Tertullian on Baptism

The Lord be with you

tertullian1Tertullian (160-230), sometimes called the First Latin Father, is not recognized on any liturgical calendar of which I know. This is probably because he was opposed to widows being allowed to remarry or because he condemned believers who fled persecution (both of which the church allowed). Nonetheless, he was the first to use the term “Trinity” in Latin (the Greek Church already had the term), and gave us the Latin phrase “tres personae, una substantia” (three persons, one substance), also taken from the Greek. He was a prolific author from Carthage. The following quote is from his book, On Baptism.

[In the sacrament of baptism] the hand is laid on us, invoking and inviting the Holy Spirit through benediction. This is derived from the old sacramental rite in which Jacob blessed his grandsons, born of Joseph, Ephraim and Manasseh; with his hands laid on them and interchanged [Gen. 48:13], and indeed so transversely slanted one over the other, that, by delineation Christ, they even portended the future benediction into Christ. Then, over our cleansed and blessed bodies willingly descends from the Father that Holiest Spirit. Over the waters of baptism, the Spirit reposes, who glided down on the Lord in the shape of the dove, in order that the nature of the Holy Spirit might be declared by means of the emblem of simplicity and innocence, because even in its bodily structure the dove is without gall. And accordingly Jesus says, “Be innocent as doves.”
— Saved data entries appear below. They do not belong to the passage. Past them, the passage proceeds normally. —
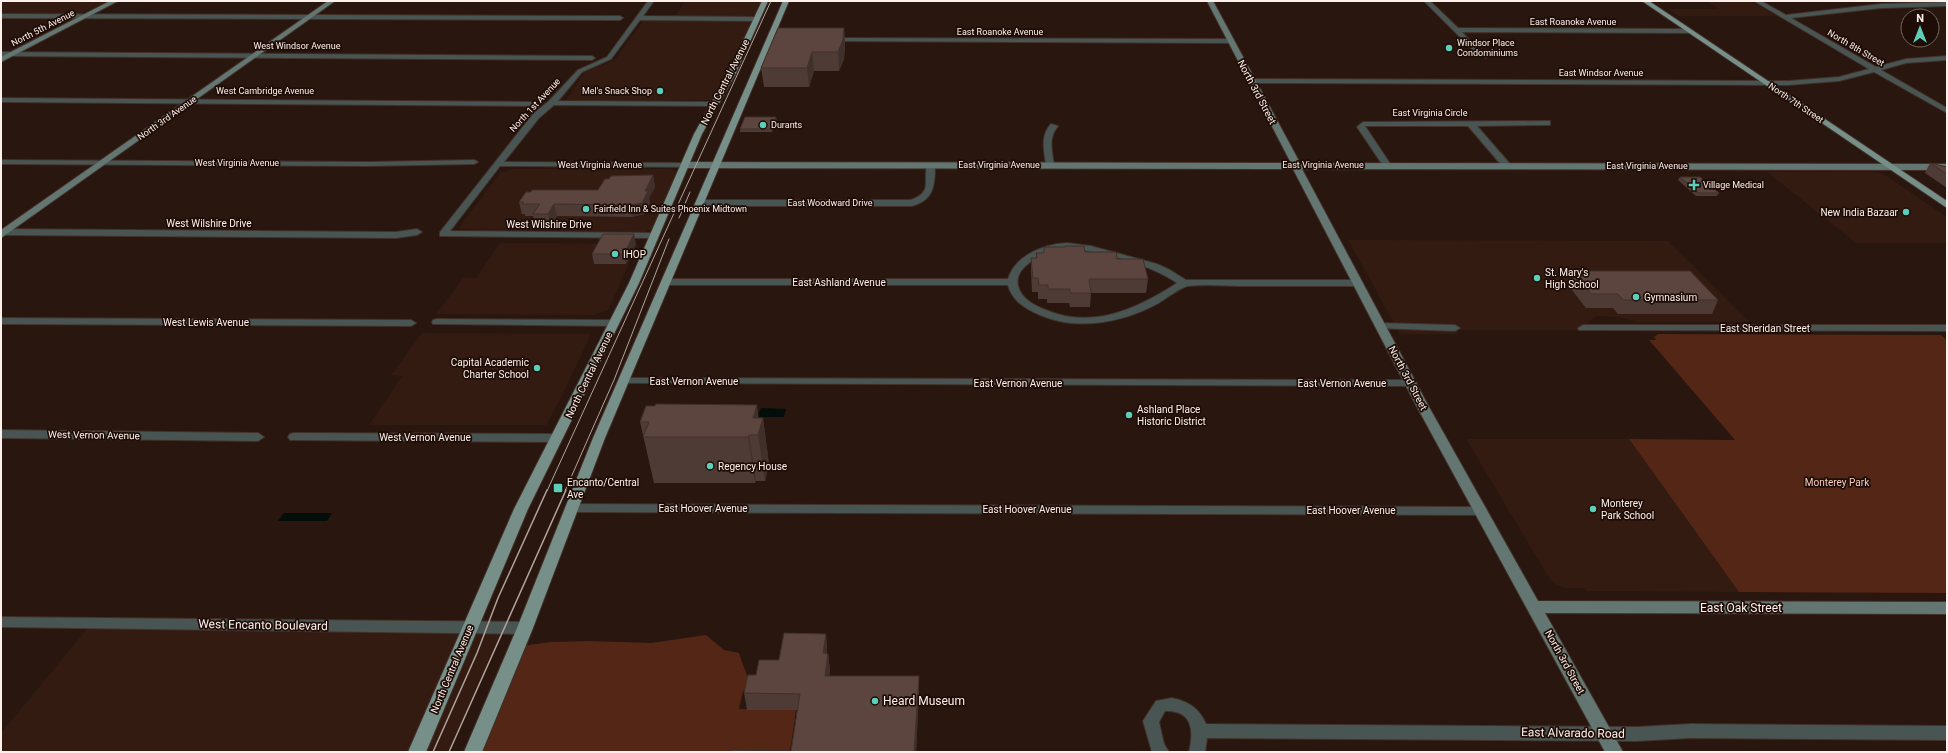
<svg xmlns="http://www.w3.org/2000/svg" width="1948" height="753" viewBox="0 0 1948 753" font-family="Roboto,sans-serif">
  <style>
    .built { fill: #341b12 }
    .green { fill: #532616 }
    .water { fill: #030e0b }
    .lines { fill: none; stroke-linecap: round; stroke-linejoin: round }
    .street-casing { stroke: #423029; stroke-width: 2 }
    .secondary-casing { stroke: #423029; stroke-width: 2 }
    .primary-casing { stroke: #423029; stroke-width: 2 }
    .street { fill: #495552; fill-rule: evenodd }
    .secondary { fill: #637671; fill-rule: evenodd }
    .primary { fill: #778f89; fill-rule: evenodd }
    .tram-far1 { stroke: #b2a39d; stroke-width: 1 }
    .tram { stroke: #b2a39d; stroke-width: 1.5 }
    .wall { fill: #4e3b35 }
    .shaded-wall { fill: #40302b }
    .building { fill: #5b453e; stroke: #40302b }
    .poi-dot { fill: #5dceb8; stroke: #1e0d07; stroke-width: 1.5 }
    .labels { text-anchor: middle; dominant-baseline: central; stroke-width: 3.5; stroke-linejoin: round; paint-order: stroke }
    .far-street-label { font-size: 9px; fill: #fef0eb; stroke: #1e0d07 }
    .far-poi-label { font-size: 9px; fill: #fef0eb; stroke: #1e0d07; text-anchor: start }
    .street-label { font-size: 10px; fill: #fef0eb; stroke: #1e0d07 }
    .poi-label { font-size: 10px; fill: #fef0eb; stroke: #1e0d07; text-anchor: start }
    .park-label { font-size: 10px; fill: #f7cdbf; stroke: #1e0d07 }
    .near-street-label { font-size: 12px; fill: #fef0eb; stroke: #1e0d07 }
    .near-poi-label { font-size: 12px; fill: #fef0eb; stroke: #1e0d07; text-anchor: start }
  </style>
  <rect width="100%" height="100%" fill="#28160f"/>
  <path class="built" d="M1,1H108L79,14H1Z
    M685,1H762L755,15L752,16H676Z
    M1707,1H1751L1777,16H1678L1667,9H1719Z
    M651,20L749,21L751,23L726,78L713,99L710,100H566L585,72L612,61L617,57L642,22Z
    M514,169H670L676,171L677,174L654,228L645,232L461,229L459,227L500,173Z
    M1767,172H1874L1882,173L1947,217V243H1856Z
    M1348,240L1668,241L1749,322H1637L1623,318L1602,316L1595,317L1589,321V325L1593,330H1457L1458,334H1400Z
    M500,243L638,244L608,310L594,315L436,314L463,278H476Z
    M422,333L591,334L560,400L546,425H369L402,376L391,375Z
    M1466,439H1629L1739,592L1586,591L1584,588H1565L1556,585L1549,578Z
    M92,623L505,628L449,752H1V733Z"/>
  <path class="green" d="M1658,334L1941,335L1947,340V593L1739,592L1629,439L1735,440L1649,340H1656L1654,337Z
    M706,635L724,650L739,653L752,690L743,691L739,709L796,710L790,752H473L516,647L550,642L590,641L651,643Z"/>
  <path class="water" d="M761,408L786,409L784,417H757Z
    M284,513H332L327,521H278Z"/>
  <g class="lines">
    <defs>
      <path id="street" d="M648,1H654L643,16L757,17L760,19L757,21L640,20L611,59L582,72L558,101L714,102L718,104L717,106L554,105L539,118L504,162L685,163L689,165L688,167L500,166L450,231L654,233L657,234V238L440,236V232L533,114L549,101L578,70L607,57Z
        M1424,1H1430L1458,28L1689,29L1692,31L1689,33L1462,32L1478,49L1488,55L1489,56L1486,58L1474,51Z
        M1754,1H1761L1786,15L1881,4L1947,2V6L1881,8L1791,18L1876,67L1906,59L1947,56V60L1906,63L1881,70L1947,108V113L1874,72L1839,81L1788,85L1252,83L1248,81L1252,79L1788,81L1839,77L1869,69Z
        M1,14L620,16L623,18L620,20L1,18Z
        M831,38L1230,39L1233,41L1230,43L829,41L828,40Z
        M1,52L592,56L595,58L592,60L1,56Z
        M1,98L530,102L534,104L530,106L1,102Z
        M1547,121H1550V125L1477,126L1510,164L1511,166L1507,168H1504L1468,126H1365L1391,165L1387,167H1384L1357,127L1363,122Z
        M1051,124L1058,126C1048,138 1052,150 1054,165L1050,167L1046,165C1044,150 1040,136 1051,124Z
        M1,160L369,162L474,160L478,162L474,164L369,166L1,164Z
        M928,163H934L935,165C935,185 934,200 912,206H699L695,203L699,200H911C935,191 921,180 928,163Z
        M1,229L396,232L417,229L422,232L417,235L396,238L1,235Z
        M1067,243L1091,246L1157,264L1170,270L1186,280H1358L1363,283L1358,286C1320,286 1281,286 1243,286C1225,286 1206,284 1188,286C1181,287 1164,300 1157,304C1122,323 1077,331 1040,315C1026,309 1012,301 1008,285H666L661,282L666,279H1008C1015,255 1045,244 1067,243ZM1067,249C1099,250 1151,265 1177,283C1139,308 1092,330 1046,310C1036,306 1025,301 1020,291C1007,266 1049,250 1067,249Z
        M1,318L411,320L416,323L411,326L1,324Z
        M437,319L614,320L619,323L614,326L433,324L432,322L433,320Z
        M1381,323L1455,325L1460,328L1455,331L1377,328L1376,326L1377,324Z
        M1583,325H1947V331L1579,330L1578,328Z
        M625,378L1411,380L1417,383L1411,386L621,383L619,381Z
        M1,430L258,433L264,437L258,441L1,438Z
        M294,433L557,434L563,438L557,442L290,440L288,437L290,434Z
        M572,504L1481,507L1486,508L1487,511L1486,514L1481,515L572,512L567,511L566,508L567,505Z
        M1,617L525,622L530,624L532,628L530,632L525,634L1,627Z
        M1172,698C1189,702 1199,708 1206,724L1637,727L1691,724L1947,726V740L1691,738L1637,741L1207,738L1205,752H1189C1194,731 1193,710 1165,711L1159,722L1164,744L1169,752H1152L1143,721L1156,701Z"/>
      <path id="secondary" d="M110,1H118L1,62V57Z
        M328,1H335L1,238V230Z
        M1207,1H1213L1300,163L1947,164V170L1302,169L1429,407L1538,601L1947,602V614L1545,613L1623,752H1605L1417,407L1293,169L685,168L681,165L685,162L1291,163Z"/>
      <path id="primary" d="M762,1H768L736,73L702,134L639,283L528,509L426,752H408L514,509L629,283L694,134L728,73Z
        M783,1H789L605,438L533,628L482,752H464L517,628L593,438Z
        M1642,1H1649L1947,201V208Z"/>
    </defs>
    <use href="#street" class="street-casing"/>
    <use href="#secondary" class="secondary-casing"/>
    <use href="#primary" class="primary-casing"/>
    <use href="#street" class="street"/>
    <use href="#secondary" class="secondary"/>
    <use href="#primary" class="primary"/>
    <path class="tram-far1" d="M679,218L690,192
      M547,491L771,1
      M565,491L614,380L669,239"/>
    <path class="tram" d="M433,752L477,653L498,598L547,490
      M449,752L566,490"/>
  </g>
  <path class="wall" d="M844,28L845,46L844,59L839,71H814L809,87H764L761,68Z
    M777,120L772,132H740V129Z
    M1930,163L1947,167V188L1925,173Z
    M653,175L655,187L649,198L650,203L644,214L632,217L557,216L551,226H536L533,216H525V214H522L519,202L598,190L609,179Z
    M1680,177L1719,193L1717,196H1696L1678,180Z
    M636,244L626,264H594L592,254Z
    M1044,247L1085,252L1117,259L1148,279L1146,293H1091L1090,307H1070L1069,303H1047V299H1038V292H1032L1031,272V258H1036V253H1044Z
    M1573,271L1718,300L1712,314H1618L1613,308H1586L1568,285Z
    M763,418L769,464L765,481H756L755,483H654L640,422Z
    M826,634L827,650V654H828L830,670L829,676H919V693L916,752H732L791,751L797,710H747L744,693L756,675L779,660Z"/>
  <path class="shaded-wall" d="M844,28L845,46L844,59L839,71L838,52Z
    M812,52L814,71L809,87L807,68Z
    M776,117L777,120L772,132V129Z
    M653,175L655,187L649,198L650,203L644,214L632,217L630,205L645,191Z
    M554,204L557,216L551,226L548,214Z
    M634,234L636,244L626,264L624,254Z
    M757,405L760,427L763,418L769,464L765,481L758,435L753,418Z
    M749,435L756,481L755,483L748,437Z
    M826,634L827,650L825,670L823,653Z
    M828,654L830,670L827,692L825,676Z
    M919,676V693L916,752H914Z"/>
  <path class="building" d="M778,28H844L843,40L838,52H812L807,68H761Z
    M745,117H776L772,129H740Z
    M1930,163L1947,167V174Z
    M653,175L645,191H648L642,203L630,205L554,204L548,214H533L540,204H522L524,202H519L526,192H531L532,190H598L605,179H609L611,176Z
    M1680,177H1700L1719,193H1698Z
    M603,234H634L624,254H592Z
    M1065,246H1084L1085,252H1116L1117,259H1143L1148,279H1089L1091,293H1070V289H1048V285H1039L1038,278H1033L1031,258H1037L1036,253H1044V247H1065Z
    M1573,271H1690L1718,300H1623L1618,294H1591Z
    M656,404L757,405L753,418H763L758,435H749L748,437H643L649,422H640L646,406H655Z
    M784,633L826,634L823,653L828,654L825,676H919L914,752H732V750L791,751L800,694L744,693L748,675H756L759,660H779Z"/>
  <g class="poi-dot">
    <circle cx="1449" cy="48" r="4"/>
    <circle cx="660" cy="91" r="4"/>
    <circle cx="763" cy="125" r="4"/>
    <path d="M1692 179h4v4h4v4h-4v4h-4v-4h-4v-4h4z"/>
    <circle cx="586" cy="209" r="4"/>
    <circle cx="1906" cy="212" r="4"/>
    <circle cx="615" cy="254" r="4"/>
    <circle cx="1537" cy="278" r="4"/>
    <circle cx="1636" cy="297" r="4"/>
    <circle cx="537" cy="368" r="4"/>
    <circle cx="1129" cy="415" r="4"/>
    <circle cx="710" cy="466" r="4"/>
    <rect x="553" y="483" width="10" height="10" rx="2"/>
    <circle cx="1593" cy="509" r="4"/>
    <circle cx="875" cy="701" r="4"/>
  </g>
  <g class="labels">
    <g class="far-street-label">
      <text x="1573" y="22">East Roanoke Avenue</text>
      <text transform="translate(43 28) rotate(-27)">North 5th Avenue</text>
      <text x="1000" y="32">East Roanoke Avenue</text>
      <text x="297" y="46">West Windsor Avenue</text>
      <text transform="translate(1856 48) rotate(30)">North 8th Street</text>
      <text x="1601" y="73">East Windsor Avenue</text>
      <text x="265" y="91">West Cambridge Avenue</text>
      <text transform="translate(1796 103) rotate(34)">North 7th Street</text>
      <text transform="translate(535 105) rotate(-47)">North 1st Avenue</text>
      <text x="1430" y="113">East Virginia Circle</text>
      <text transform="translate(167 118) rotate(-35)">North 3rd Avenue</text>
      <text x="237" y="163">West Virginia Avenue</text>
      <text x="600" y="165">West Virginia Avenue</text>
      <text x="999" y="165">East Virginia Avenue</text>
      <text x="1323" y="165">East Virginia Avenue</text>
      <text x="1647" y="166">East Virginia Avenue</text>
      <text x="830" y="203">East Woodward Drive</text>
    </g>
    <g class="far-poi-label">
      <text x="1457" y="43">Windsor Place<tspan x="1457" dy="10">Condominiums</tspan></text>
      <text x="652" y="91" text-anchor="end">Mel's Snack Shop</text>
      <text x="771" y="125">Durants</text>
      <text x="1703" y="185">Village Medical</text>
      <text x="594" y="209">Fairfield Inn &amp; Suites Phoenix Midtown</text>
    </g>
    <g class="street-label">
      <text transform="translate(725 82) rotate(-63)">North Central Avenue</text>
      <text transform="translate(1257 92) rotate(62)">North 3rd Street</text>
      <text x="209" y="223">West Wilshire Drive</text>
      <text x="549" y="224">West Wilshire Drive</text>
      <text x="839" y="282">East Ashland Avenue</text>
      <text x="206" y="322">West Lewis Avenue</text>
      <text x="1765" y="328">East Sheridan Street</text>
      <text transform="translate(589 375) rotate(-64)">North Central Avenue</text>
      <text transform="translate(1408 378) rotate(62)">North 3rd Street</text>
      <text x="694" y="381">East Vernon Avenue</text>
      <text x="1018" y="383">East Vernon Avenue</text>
      <text x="1342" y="383">East Vernon Avenue</text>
      <text transform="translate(94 435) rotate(1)">West Vernon Avenue</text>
      <text x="425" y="437">West Vernon Avenue</text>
      <text x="703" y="508">East Hoover Avenue</text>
      <text x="1027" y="509">East Hoover Avenue</text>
      <text x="1351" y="510">East Hoover Avenue</text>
      <text transform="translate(1565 662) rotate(61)">North 3rd Street</text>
      <text transform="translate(452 669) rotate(-67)">North Central Avenue</text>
    </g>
    <g class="poi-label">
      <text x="1898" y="212" text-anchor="end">New India Bazaar</text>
      <text x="623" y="254">IHOP</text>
      <text x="1545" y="272">St. Mary's<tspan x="1545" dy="12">High School</tspan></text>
      <text x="1644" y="297">Gymnasium</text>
      <text x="529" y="362" text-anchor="end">Capital Academic<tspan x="529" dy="12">Charter School</tspan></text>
      <text x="1137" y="409">Ashland Place<tspan x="1137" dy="12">Historic District</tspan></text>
      <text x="718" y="466">Regency House</text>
      <text x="567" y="482">Encanto/Central<tspan x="567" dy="12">Ave</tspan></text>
      <text x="1601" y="503">Monterey<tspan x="1601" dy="12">Park School</tspan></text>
    </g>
    <g class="park-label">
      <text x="1837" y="482">Monterey Park</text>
    </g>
    <g class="near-street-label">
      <text x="1741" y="608">East Oak Street</text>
      <text transform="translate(263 625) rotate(1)">West Encanto Boulevard</text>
      <text transform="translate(1573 733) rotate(1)">East Alvarado Road</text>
    </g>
    <g class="near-poi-label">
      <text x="883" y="701">Heard Museum</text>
    </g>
  </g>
  <rect width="1948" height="753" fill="none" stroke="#fef0eb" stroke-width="4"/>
  <g transform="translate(1920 28)"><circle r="19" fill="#1e0d07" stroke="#786862"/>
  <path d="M0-3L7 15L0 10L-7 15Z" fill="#5dceb8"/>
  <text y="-6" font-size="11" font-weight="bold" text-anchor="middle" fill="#fef0eb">N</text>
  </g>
</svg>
Even this is not without the supporting evidence of a preceding figure. For just as, after the waters of the deluge, by which the old iniquity was purged—after the baptism, so to say, of the world—a dove was the herald which announced to the earth the assuagement of celestial wrath, when it had been sent its way out of the ark, and had returned with the olive-branch, a sign which even among the nations is the foretoken of peace; so by the selfsame law of heavenly effect, to earth—that is, to our flesh—it emerges from the font, after its old sins, flies the dove of the Holy Spirit, bringing us the peace of God, sent out from the heavens, where is the church, the typified ark.